Le secteur privé, pour sa part, maintient que sans une dévaluation de la roupie, l’investissement et l’exportation ne pourront jamais être relancés…

Il est grand temps pour que le secteur privé cesse avec de tels prétextes. Si l’investissement est aujourd’hui en train de souffrir, ce n’est pas uniquement à cause du gouvernement le secteur privé est tout aussi fautif. Le problème est que les têtes pensantes de ce secteur n’ont pas été capables de proposer des idées novatrices. Il y a plusieurs raisons qui peuvent expliquer notre ralentissement de l’export. Premièrement, ils n’ont pas pu diversifier leurs produits et ils sont du coup dépassés sur le marché international. D’autre part, le secteur privé est toujours en train de se plaindre du ralentissement économique. Je peux comprendre qu’il y a aussi la cherté de la vie, mais les investisseurs ne se sont jamais adaptés au contexte. Ils ne font que reprendre des concepts provenant de l’étranger et viennent faire du copier-coller à Maurice. C’est ce qui est en train de se passer avec Bagatelle, bientôt Cascavelle, ainsi que la Croisette. Ce sont certes de beaux bâtiments, mais dans le fond que proposent-ils de plus pour inciter les gens à dépenser ? Je déplore ce manque d’effort, d’autant plus que le secteur privé a depuis tout le temps été privilégié par le gouvernement, notamment avec des facilités fiscales, entre autres.

Le ministre des Finances a également fait comprendre que le prochain exercice budgétaire aura pour but d’assurer la protection des Petites et Moyennes Entreprises (PME). N’est ce pas un aveu d’échec ?

Je crois sincèrement que le gouvernement doit revoir de fond en comble sa stratégie d’aide aux PME. Si le gouvernement veut réellement redynamiser ce secteur, il lui faudra d’abord investir massivement dans la formation de ces entrepreneurs, qui n’ont aucune notion du business forecast, du cash flow.
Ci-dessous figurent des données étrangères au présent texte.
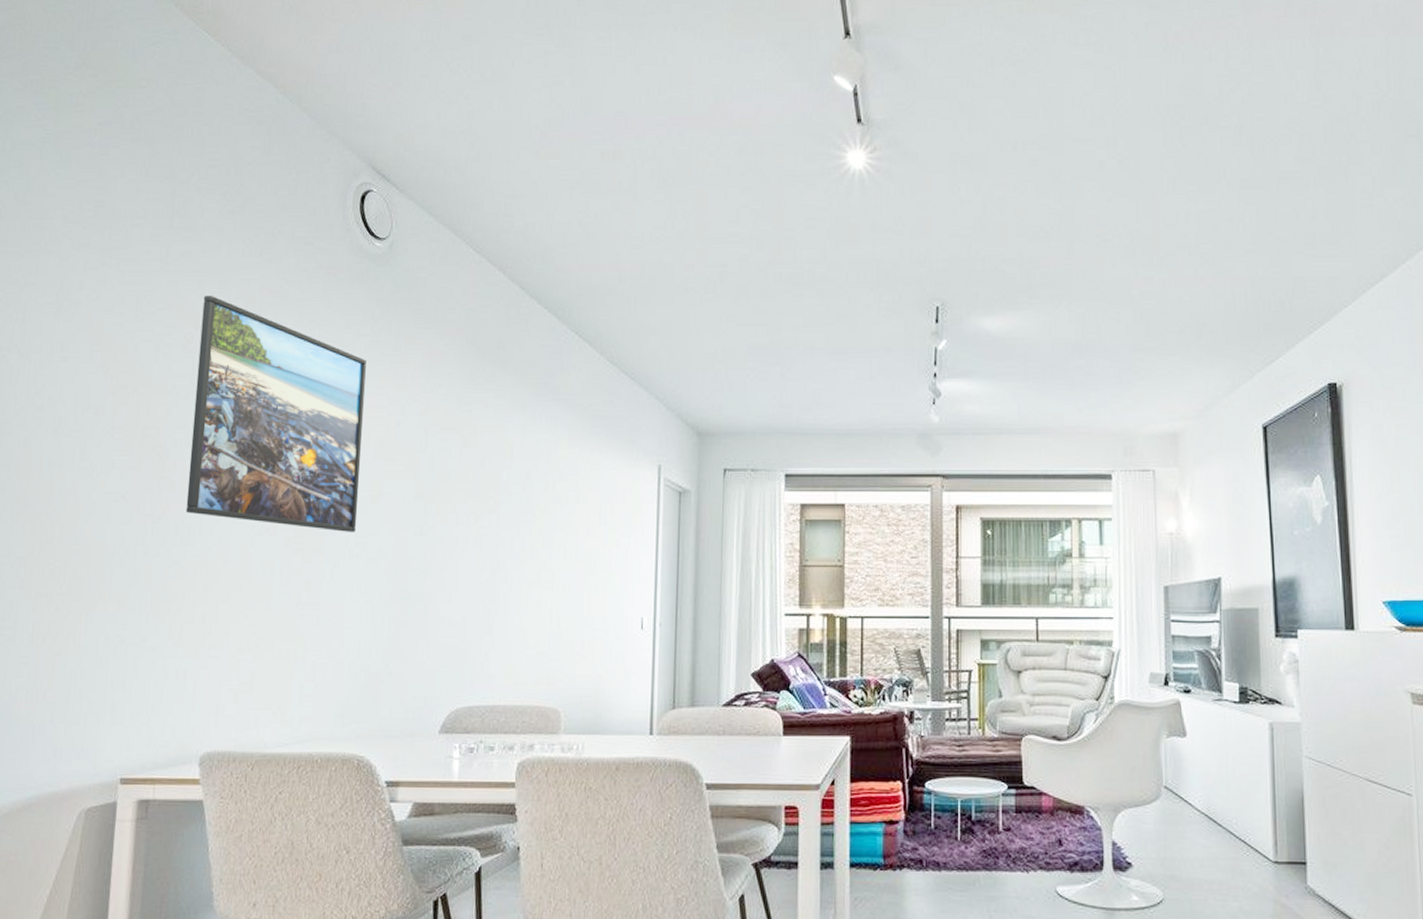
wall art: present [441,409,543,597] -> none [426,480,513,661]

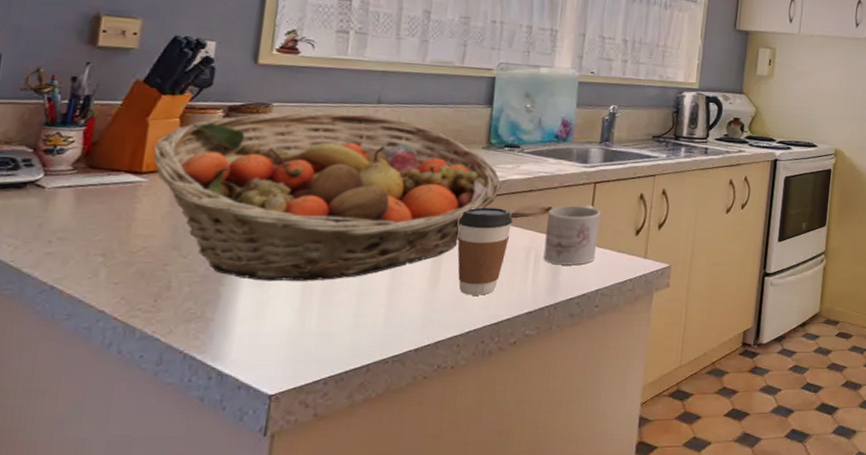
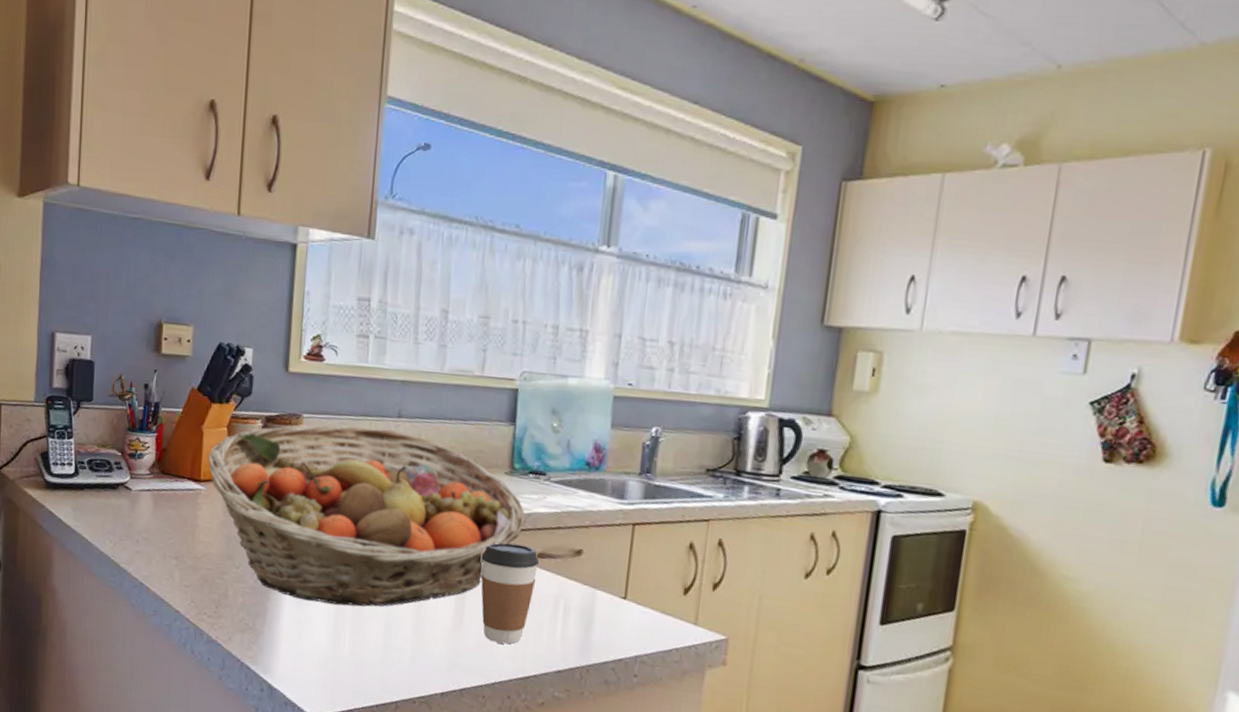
mug: present [543,205,601,266] -> none [573,549,641,623]

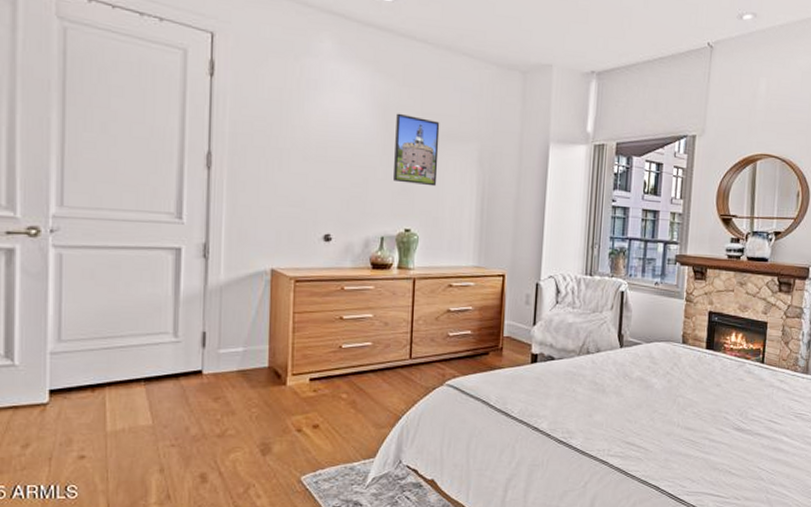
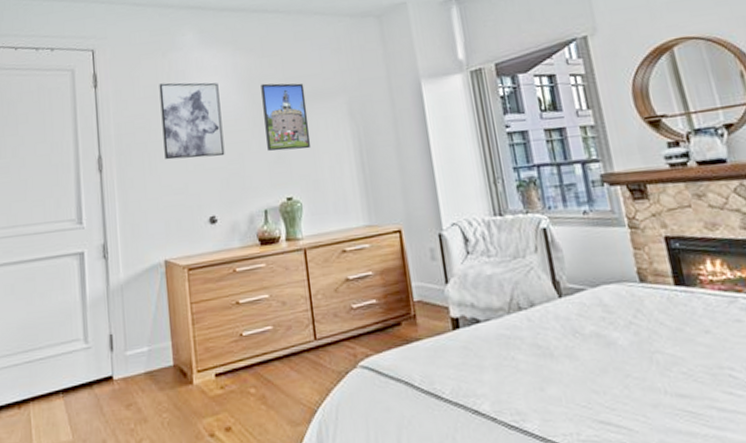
wall art: none [284,88,352,178] -> present [159,82,225,160]

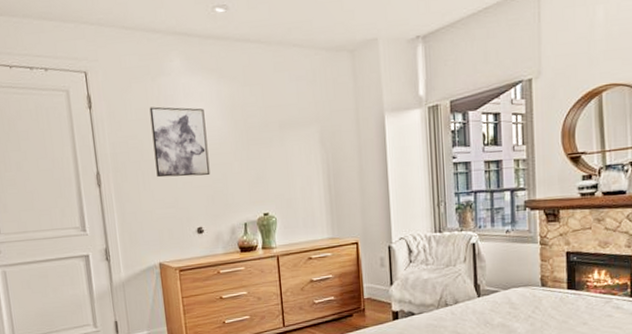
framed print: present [261,83,312,152] -> none [242,111,286,173]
En gros, nos principaux acteurs du PME n’ont pas la culture du business. Beaucoup d’entre eux ont été encouragés par certains politiciens à contracter des emprunts auprès de la Banque de Développement pour, après, se lancer dans les affaires. Résultat des courses, beaucoup d’entre eux courent vers une mort certaine. Deuxième chose que je suggérai au ministre des Finances, ce serait d’encourager les PME vers la production alimentaire. Cela aidera parallèlement le pays à devenir autosuffisant et ainsi faire baisser nos importations. Finalement le gouvernement doit continuer avec sa politique d’amnistie envers les PME naufragés.

Xavier Luc Duval avait, il y a quelques semaines, indiqué ne pas être satisfait avec le plan de logement social, et a fait part de son intention de construire des milliers de logements pour les plus vulnérables. N’est ce pas aussi encourager la ghettoïsation ?

Sur un plan, il n’a pas tout à fait tort lorsqu’il dit qu’il veut investir massivement dans le logement social. L’éducation, la santé, et le logement sont des points fondamentaux pour aider les plus vulnérables à s’en sortir. Néanmoins, ce plan de logement social doit aussi prendre en compte d’autres réalités. Par exemple, construire plusieurs logements et y placer des personnes d’une seule communauté ensemble, c’est l’unité nationale qui prend un sacré coup. D’autre part, il faudrait aussi venir avec un programme d’incitation pour ces personnes en difficulté. Il faut leur adresser un discours du genre : si vos enfants réussissent la Form V, le gouvernement viendra avec d’autres plans sociaux qui vous seront encore bénéfiques. Ces personnes auront une motivation supplémentaire et réelle pour pousser leurs enfants vers l’éducation.